Chat sur LeMonde.fr avec Christian Terras, directeur de rédaction de la revue « Golias ».



Gilbert T. : Pourquoi l’Eglise a-t-elle voulu étouffer ces scandales plutôt que de chercher à éloigner, et donc renvoyer, les responsables de ces actes ?


Christian Terras : Parce que l’Eglise a cherché d’abord à protéger son image et l’image d’une institution infaillible. Et donc une Eglise qui n’a pas de comptes à rendre à la société par rapport à ses prêtres déviants. Puisque l’Eglise possède aussi sa propre justice interne. Une dérive qui fonde l’Eglise à s’autoriser à être au-dessus de la loi des hommes et de la justice civile.


Guest : L’Eglise me semble être une institution difficilement réformable. Une évolution profonde prendra du temps. Mais des gens souffrent en ce moment du comportement de certains prêtres. Alors que faire concrètement dès aujourd’hui pour protéger nos enfants ?


Christian Terras : Le constat est évident : il y a une coupure entre la tête de l’Eglise et sa base. La difficulté à réformer l’Eglise est liée à sa sacralisation et au pouvoir clérical incarné par le type de ministère ecclésial qui a cours dans cette institution. Comme être catholique n’est pas être nécessairement être d’accord sur tous les points avec la hiérarchie, il convient aux communautés chrétiennes de repenser autrement le ministère ordonné et, déjà sur le terrain, de travailler à un autre visage de l’Eglise en prenant des initiatives qui permettraient à moyen terme d’opérer la réforme nécessaire de cette institution.

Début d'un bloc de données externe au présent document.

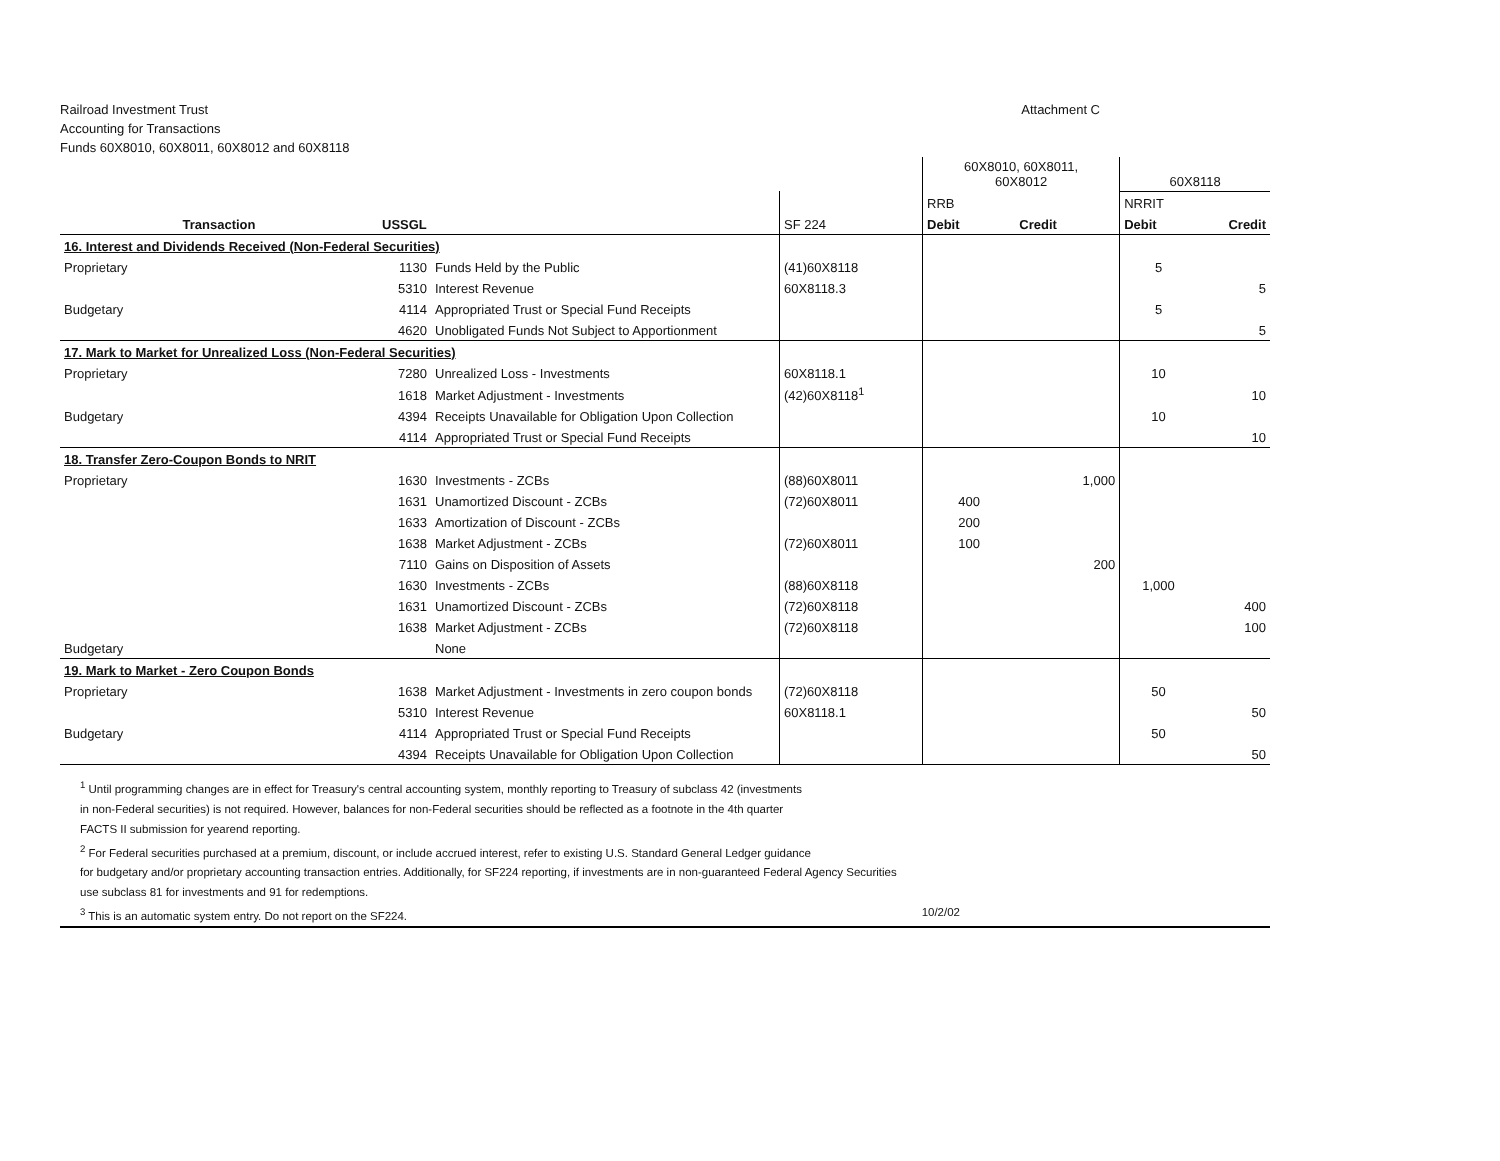Railroad Investment Trust
Accounting for Transactions
Funds 60X8010, 60X8011, 60X8012 and 60X8118
Attachment C
| | | | | 60X8010, 60X8011, 60X8012 | | 60X8118 | |
| | | | | RRB | | NRRIT | |
| Transaction | USSGL | | SF 224 | Debit | Credit | Debit | Credit |
| 16. Interest and Dividends Received (Non-Federal Securities) | | | | | | | |
| Proprietary | 1130 | Funds Held by the Public | (41)60X8118 | | | 5 | |
| | 5310 | Interest Revenue | 60X8118.3 | | | | 5 |
| Budgetary | 4114 | Appropriated Trust or Special Fund Receipts | | | | 5 | |
| | 4620 | Unobligated Funds Not Subject to Apportionment | | | | | 5 |
| 17. Mark to Market for Unrealized Loss (Non-Federal Securities) | | | | | | | |
| Proprietary | 7280 | Unrealized Loss - Investments | 60X8118.1 | | | 10 | |
| | 1618 | Market Adjustment - Investments | (42)60X8118<sup>1</sup> | | | | 10 |
| Budgetary | 4394 | Receipts Unavailable for Obligation Upon Collection | | | | 10 | |
| | 4114 | Appropriated Trust or Special Fund Receipts | | | | | 10 |
| 18. Transfer Zero-Coupon Bonds to NRIT | | | | | | | |
| Proprietary | 1630 | Investments - ZCBs | (88)60X8011 | | 1,000 | | |
| | 1631 | Unamortized Discount - ZCBs | (72)60X8011 | 400 | | | |
| | 1633 | Amortization of Discount - ZCBs | | 200 | | | |
| | 1638 | Market Adjustment - ZCBs | (72)60X8011 | 100 | | | |
| | 7110 | Gains on Disposition of Assets | | | 200 | | |
| | 1630 | Investments - ZCBs | (88)60X8118 | | | 1,000 | |
| | 1631 | Unamortized Discount - ZCBs | (72)60X8118 | | | | 400 |
| | 1638 | Market Adjustment - ZCBs | (72)60X8118 | | | | 100 |
| Budgetary | | None | | | | | |
| 19. Mark to Market - Zero Coupon Bonds | | | | | | | |
| Proprietary | 1638 | Market Adjustment - Investments in zero coupon bonds | (72)60X8118 | | | 50 | |
| | 5310 | Interest Revenue | 60X8118.1 | | | | 50 |
| Budgetary | 4114 | Appropriated Trust or Special Fund Receipts | | | | 50 | |
| | 4394 | Receipts Unavailable for Obligation Upon Collection | | | | | 50 |
<sup>1</sup> Until programming changes are in effect for Treasury's central accounting system, monthly reporting to Treasury of subclass 42 (investments
in non-Federal securities) is not required. However, balances for non-Federal securities should be reflected as a footnote in the 4th quarter
FACTS II submission for yearend reporting.
<sup>2</sup> For Federal securities purchased at a premium, discount, or include accrued interest, refer to existing U.S. Standard General Ledger guidance
for budgetary and/or proprietary accounting transaction entries. Additionally, for SF224 reporting, if investments are in non-guaranteed Federal Agency Securities
use subclass 81 for investments and 91 for redemptions.
<sup>3</sup> This is an automatic system entry. Do not report on the SF224. 10/2/02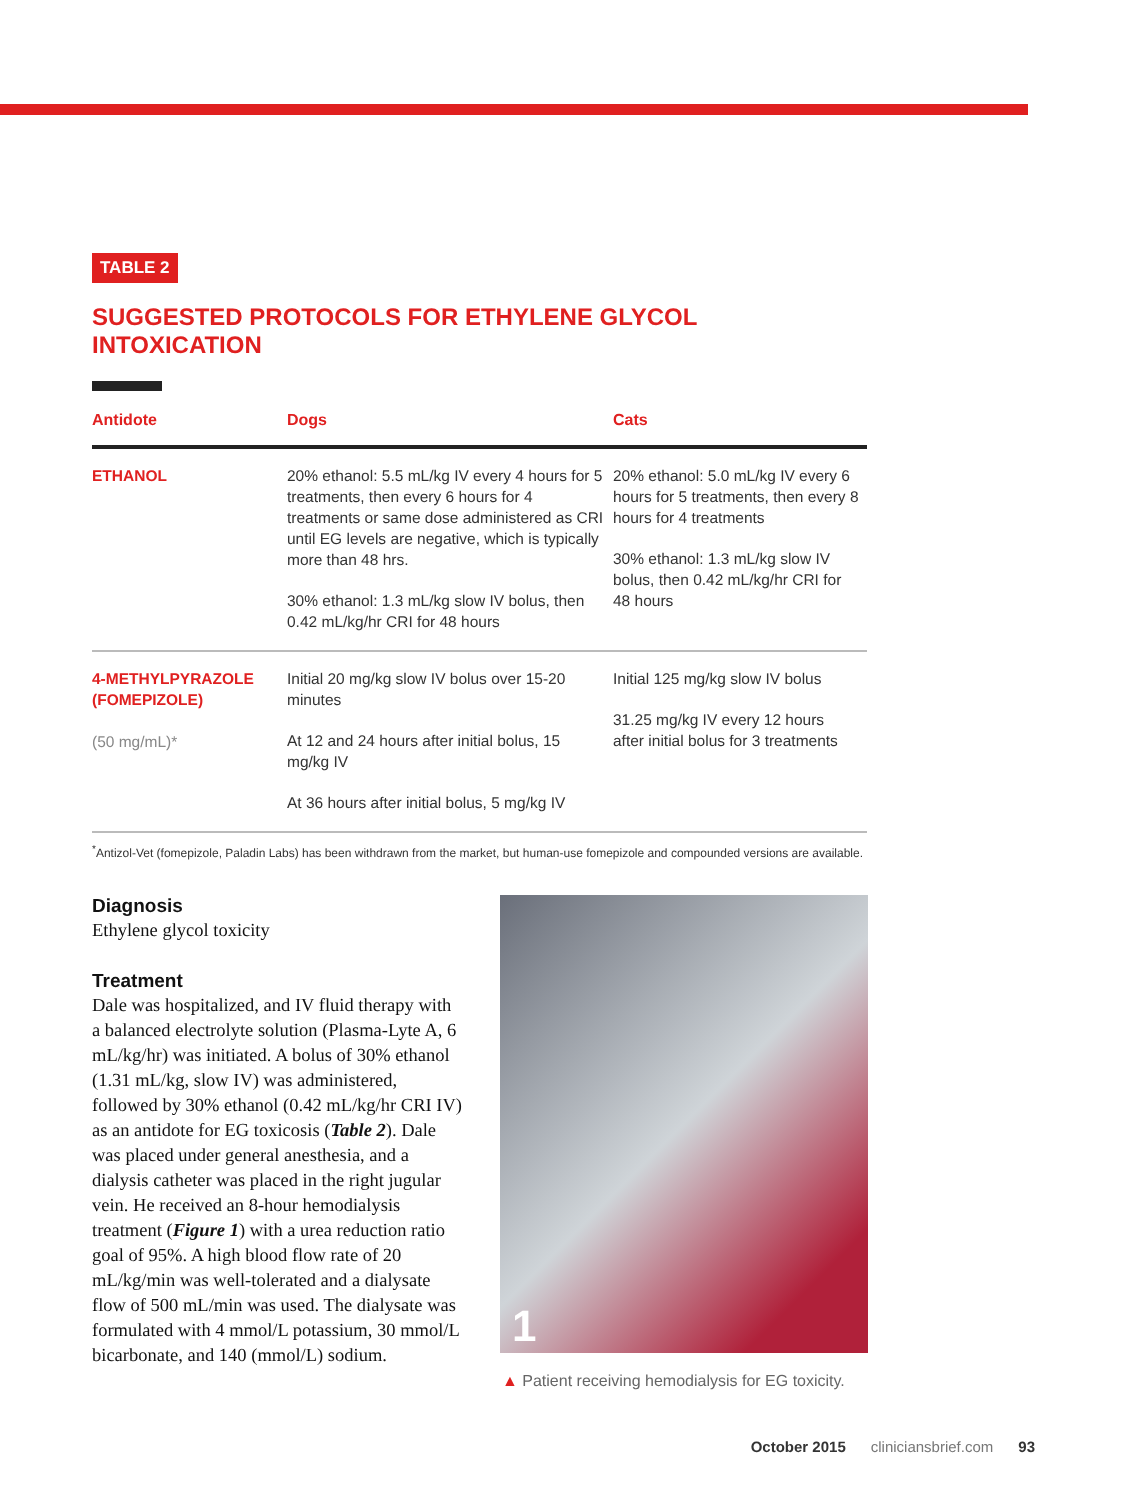TABLE 2
SUGGESTED PROTOCOLS FOR ETHYLENE GLYCOL INTOXICATION
| Antidote | Dogs | Cats |
| --- | --- | --- |
| ETHANOL | 20% ethanol: 5.5 mL/kg IV every 4 hours for 5 treatments, then every 6 hours for 4 treatments or same dose administered as CRI until EG levels are negative, which is typically more than 48 hrs. 30% ethanol: 1.3 mL/kg slow IV bolus, then 0.42 mL/kg/hr CRI for 48 hours | 20% ethanol: 5.0 mL/kg IV every 6 hours for 5 treatments, then every 8 hours for 4 treatments 30% ethanol: 1.3 mL/kg slow IV bolus, then 0.42 mL/kg/hr CRI for 48 hours |
| 4-METHYLPYRAZOLE (FOMEPIZOLE) (50 mg/mL)* | Initial 20 mg/kg slow IV bolus over 15-20 minutes At 12 and 24 hours after initial bolus, 15 mg/kg IV At 36 hours after initial bolus, 5 mg/kg IV | Initial 125 mg/kg slow IV bolus 31.25 mg/kg IV every 12 hours after initial bolus for 3 treatments |
<sup>*</sup> Antizol-Vet (fomepizole, Paladin Labs) has been withdrawn from the market, but human-use fomepizole and compounded versions are available.
Diagnosis
Ethylene glycol toxicity
Treatment
Dale was hospitalized, and IV fluid therapy with a balanced electrolyte solution (Plasma-Lyte A, 6 mL/kg/hr) was initiated. A bolus of 30% ethanol (1.31 mL/kg, slow IV) was administered, followed by 30% ethanol (0.42 mL/kg/hr CRI IV) as an antidote for EG toxicosis (Table 2). Dale was placed under general anesthesia, and a dialysis catheter was placed in the right jugular vein. He received an 8-hour hemodialysis treatment (Figure 1) with a urea reduction ratio goal of 95%. A high blood flow rate of 20 mL/kg/min was well-tolerated and a dialysate flow of 500 mL/min was used. The dialysate was formulated with 4 mmol/L potassium, 30 mmol/L bicarbonate, and 140 (mmol/L) sodium.
1
▲ Patient receiving hemodialysis for EG toxicity.
October 2015 cliniciansbrief.com 93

Joel : Est-ce que cela veut dire concrètement que les prêtres doivent avoir une autre formation en plus de la théologie ?


Christian Terras : Il est évident que la formation actuelle des prêtres ne prend pas en compte suffisamment la question de leur équilibre psycho-affectif. Mais il s’agit, au-delà de cette question, de repenser autrement le ministère ordonné avec la levée de cette loi inhumaine du célibat, qui pourrait constituer déjà un premier pas pour opérer la refonte du système ecclésial.


Michel : Pour Jean-Blaise Fellay, le problème de la pédophilie est davantage lié à une culture puritaine propre aux pays anglo-saxons qu’à la morale rigoriste de l’Eglise catholique. « J’observe que ces cas d’abus sexuels concernent pour l’essentiel les Etats-Unis, l’Irlande et des pays du nord de l’Europe où prédomine un certain puritanisme », dit-il.


Christian Terras : Je pense que ce n’est pas suffisant comme explication du phénomène des scandales pédophiles dans l’Eglise, dans le sens où l’opinion publique catholique dans les pays anglo-saxons et germanophones est beaucoup plus organisée que dans les pays de culture latine, et donc intériorise beaucoup moins la sacralisation du système catholique et ecclésiastique. La pédophilie des prêtres concerne d’autres Eglises que l’aire anglo-saxonne, mais ces problèmes ne sortent pas du périmètre de l’Eglise catholique en raison de cette culture d’intériorisation d’un modèle qui a encore barre sur les consciences.


André : Le pape porte-t-il une responsabilité ou n’est-ce pas plutôt ses conseillers qui l’empêchent de prendre les bonnes décisions ?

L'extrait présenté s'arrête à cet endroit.